TASK BRIEF |
Could you copy the records below exactly, keeping none of the images?

── DATASET EXTRACT

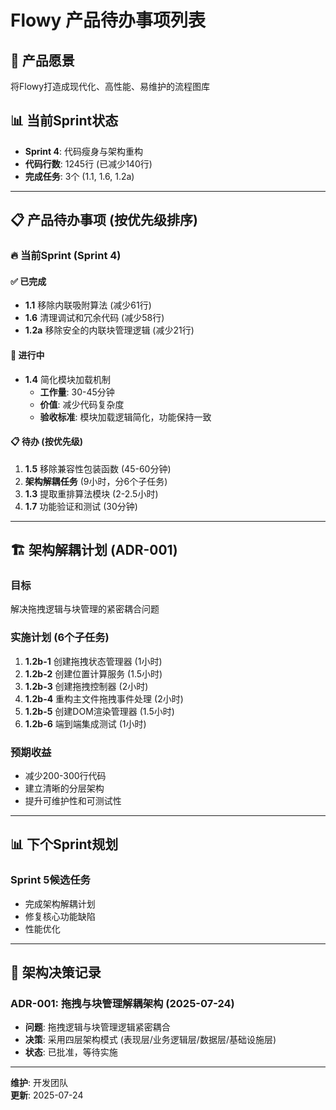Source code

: # Flowy 产品待办事项列表

## 🎯 产品愿景
将Flowy打造成现代化、高性能、易维护的流程图库

## 📊 当前Sprint状态
- **Sprint 4**: 代码瘦身与架构重构
- **代码行数**: 1245行 (已减少140行)
- **完成任务**: 3个 (1.1, 1.6, 1.2a)

---

## 📋 产品待办事项 (按优先级排序)

### 🔥 当前Sprint (Sprint 4)

#### ✅ 已完成
- **1.1** 移除内联吸附算法 (减少61行)
- **1.6** 清理调试和冗余代码 (减少58行)  
- **1.2a** 移除安全的内联块管理逻辑 (减少21行)

#### 🎯 进行中
- **1.4** 简化模块加载机制
  - **工作量**: 30-45分钟
  - **价值**: 减少代码复杂度
  - **验收标准**: 模块加载逻辑简化，功能保持一致

#### 📋 待办 (按优先级)
1. **1.5** 移除兼容性包装函数 (45-60分钟)
2. **架构解耦任务** (9小时，分6个子任务)
3. **1.3** 提取重排算法模块 (2-2.5小时)
4. **1.7** 功能验证和测试 (30分钟)

---

## 🏗️ 架构解耦计划 (ADR-001)

### 目标
解决拖拽逻辑与块管理的紧密耦合问题

### 实施计划 (6个子任务)
1. **1.2b-1** 创建拖拽状态管理器 (1小时)
2. **1.2b-2** 创建位置计算服务 (1.5小时)
3. **1.2b-3** 创建拖拽控制器 (2小时)
4. **1.2b-4** 重构主文件拖拽事件处理 (2小时)
5. **1.2b-5** 创建DOM渲染管理器 (1.5小时)
6. **1.2b-6** 端到端集成测试 (1小时)

### 预期收益
- 减少200-300行代码
- 建立清晰的分层架构
- 提升可维护性和可测试性

---

## 📊 下个Sprint规划

### Sprint 5候选任务
- 完成架构解耦计划
- 修复核心功能缺陷
- 性能优化

---

## 📐 架构决策记录

### ADR-001: 拖拽与块管理解耦架构 (2025-07-24)
- **问题**: 拖拽逻辑与块管理逻辑紧密耦合
- **决策**: 采用四层架构模式 (表现层/业务逻辑层/数据层/基础设施层)
- **状态**: 已批准，等待实施

---

**维护**: 开发团队  
**更新**: 2025-07-24
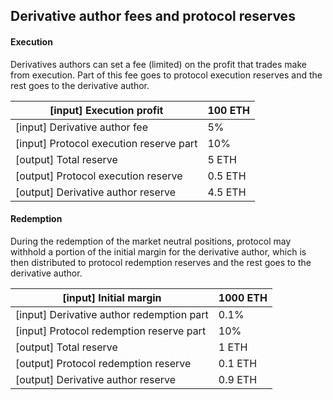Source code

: ## Derivative author fees and protocol reserves
#### Execution
Derivatives authors can set a fee (limited) on the profit that trades make from execution. Part of this fee goes to protocol execution reserves and the rest goes to the derivative author.

| [input] Execution profit                | 100 ETH |
|-----------------------------------------|---------|
| [input] Derivative author fee           | 5%      |
| [input] Protocol execution reserve part | 10%     |
| [output] Total reserve                  | 5 ETH   |
| [output] Protocol execution reserve     | 0.5 ETH |
| [output] Derivative author reserve      | 4.5 ETH |


#### Redemption
During the redemption of the market neutral positions, protocol may withhold a portion of the initial margin for the derivative author, which is then distributed to protocol redemption reserves and the rest goes to the derivative author.

| [input] Initial margin                    | 1000 ETH |
|-------------------------------------------|----------|
| [input] Derivative author redemption part | 0.1%     |
| [input] Protocol redemption reserve part  | 10%      |
| [output] Total reserve                    | 1 ETH    |
| [output] Protocol redemption reserve      | 0.1 ETH  |
| [output] Derivative author reserve        | 0.9 ETH  |


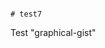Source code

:                                                                                                                                                                                            # test7
Test "graphical-gist"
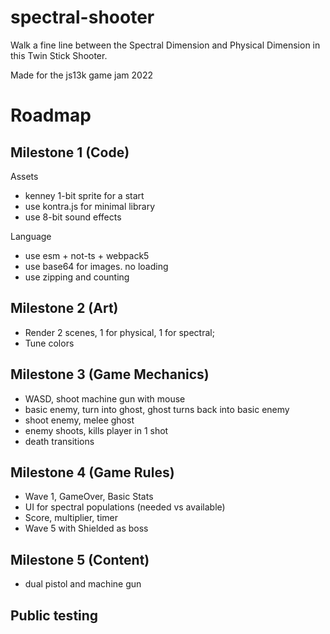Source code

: # spectral-shooter
Walk a fine line between the Spectral Dimension and Physical Dimension in this Twin Stick Shooter.

Made for the js13k game jam 2022




# Roadmap

## Milestone 1 (Code)

Assets
- kenney 1-bit sprite for a start
- use kontra.js for minimal library
- use 8-bit sound effects

Language
- use esm + not-ts + webpack5
- use base64 for images. no loading
- use zipping and counting

## Milestone 2 (Art)
- Render 2 scenes, 1 for physical, 1 for spectral;
- Tune colors

## Milestone 3 (Game Mechanics)
- WASD, shoot machine gun with mouse
- basic enemy, turn into ghost, ghost turns back into basic enemy
- shoot enemy, melee ghost
- enemy shoots, kills player in 1 shot
- death transitions

## Milestone 4 (Game Rules)
- Wave 1, GameOver, Basic Stats
- UI for spectral populations (needed vs available)
- Score, multiplier, timer
- Wave 5 with Shielded as boss

## Milestone 5 (Content)
- dual pistol and machine gun


## Public testing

────

TASK RESULT |
Source code

: # Flowy 产品待办事项列表

## 🎯 产品愿景
将Flowy打造成现代化、高性能、易维护的流程图库

## 📊 当前Sprint状态
- **Sprint 4**: 代码瘦身与架构重构
- **代码行数**: 1245行 (已减少140行)
- **完成任务**: 3个 (1.1, 1.6, 1.2a)

---

## 📋 产品待办事项 (按优先级排序)

### 🔥 当前Sprint (Sprint 4)

#### ✅ 已完成
- **1.1** 移除内联吸附算法 (减少61行)
- **1.6** 清理调试和冗余代码 (减少58行)  
- **1.2a** 移除安全的内联块管理逻辑 (减少21行)

#### 🎯 进行中
- **1.4** 简化模块加载机制
  - **工作量**: 30-45分钟
  - **价值**: 减少代码复杂度
  - **验收标准**: 模块加载逻辑简化，功能保持一致

#### 📋 待办 (按优先级)
1. **1.5** 移除兼容性包装函数 (45-60分钟)
2. **架构解耦任务** (9小时，分6个子任务)
3. **1.3** 提取重排算法模块 (2-2.5小时)
4. **1.7** 功能验证和测试 (30分钟)

---

## 🏗️ 架构解耦计划 (ADR-001)

### 目标
解决拖拽逻辑与块管理的紧密耦合问题

### 实施计划 (6个子任务)
1. **1.2b-1** 创建拖拽状态管理器 (1小时)
2. **1.2b-2** 创建位置计算服务 (1.5小时)
3. **1.2b-3** 创建拖拽控制器 (2小时)
4. **1.2b-4** 重构主文件拖拽事件处理 (2小时)
5. **1.2b-5** 创建DOM渲染管理器 (1.5小时)
6. **1.2b-6** 端到端集成测试 (1小时)

### 预期收益
- 减少200-300行代码
- 建立清晰的分层架构
- 提升可维护性和可测试性

---

## 📊 下个Sprint规划

### Sprint 5候选任务
- 完成架构解耦计划
- 修复核心功能缺陷
- 性能优化

---

## 📐 架构决策记录

### ADR-001: 拖拽与块管理解耦架构 (2025-07-24)
- **问题**: 拖拽逻辑与块管理逻辑紧密耦合
- **决策**: 采用四层架构模式 (表现层/业务逻辑层/数据层/基础设施层)
- **状态**: 已批准，等待实施

---

**维护**: 开发团队  
**更新**: 2025-07-24
Source code

: ## Derivative author fees and protocol reserves
#### Execution
Derivatives authors can set a fee (limited) on the profit that trades make from execution. Part of this fee goes to protocol execution reserves and the rest goes to the derivative author.

| [input] Execution profit                | 100 ETH |
|-----------------------------------------|---------|
| [input] Derivative author fee           | 5%      |
| [input] Protocol execution reserve part | 10%     |
| [output] Total reserve                  | 5 ETH   |
| [output] Protocol execution reserve     | 0.5 ETH |
| [output] Derivative author reserve      | 4.5 ETH |


#### Redemption
During the redemption of the market neutral positions, protocol may withhold a portion of the initial margin for the derivative author, which is then distributed to protocol redemption reserves and the rest goes to the derivative author.

| [input] Initial margin                    | 1000 ETH |
|-------------------------------------------|----------|
| [input] Derivative author redemption part | 0.1%     |
| [input] Protocol redemption reserve part  | 10%      |
| [output] Total reserve                    | 1 ETH    |
| [output] Protocol redemption reserve      | 0.1 ETH  |
| [output] Derivative author reserve        | 0.9 ETH  |


Source code

:                                                                                                                                                                                            # test7
Test "graphical-gist"
Source code

: # spectral-shooter
Walk a fine line between the Spectral Dimension and Physical Dimension in this Twin Stick Shooter.

Made for the js13k game jam 2022




# Roadmap

## Milestone 1 (Code)

Assets
- kenney 1-bit sprite for a start
- use kontra.js for minimal library
- use 8-bit sound effects

Language
- use esm + not-ts + webpack5
- use base64 for images. no loading
- use zipping and counting

## Milestone 2 (Art)
- Render 2 scenes, 1 for physical, 1 for spectral;
- Tune colors

## Milestone 3 (Game Mechanics)
- WASD, shoot machine gun with mouse
- basic enemy, turn into ghost, ghost turns back into basic enemy
- shoot enemy, melee ghost
- enemy shoots, kills player in 1 shot
- death transitions

## Milestone 4 (Game Rules)
- Wave 1, GameOver, Basic Stats
- UI for spectral populations (needed vs available)
- Score, multiplier, timer
- Wave 5 with Shielded as boss

## Milestone 5 (Content)
- dual pistol and machine gun


## Public testing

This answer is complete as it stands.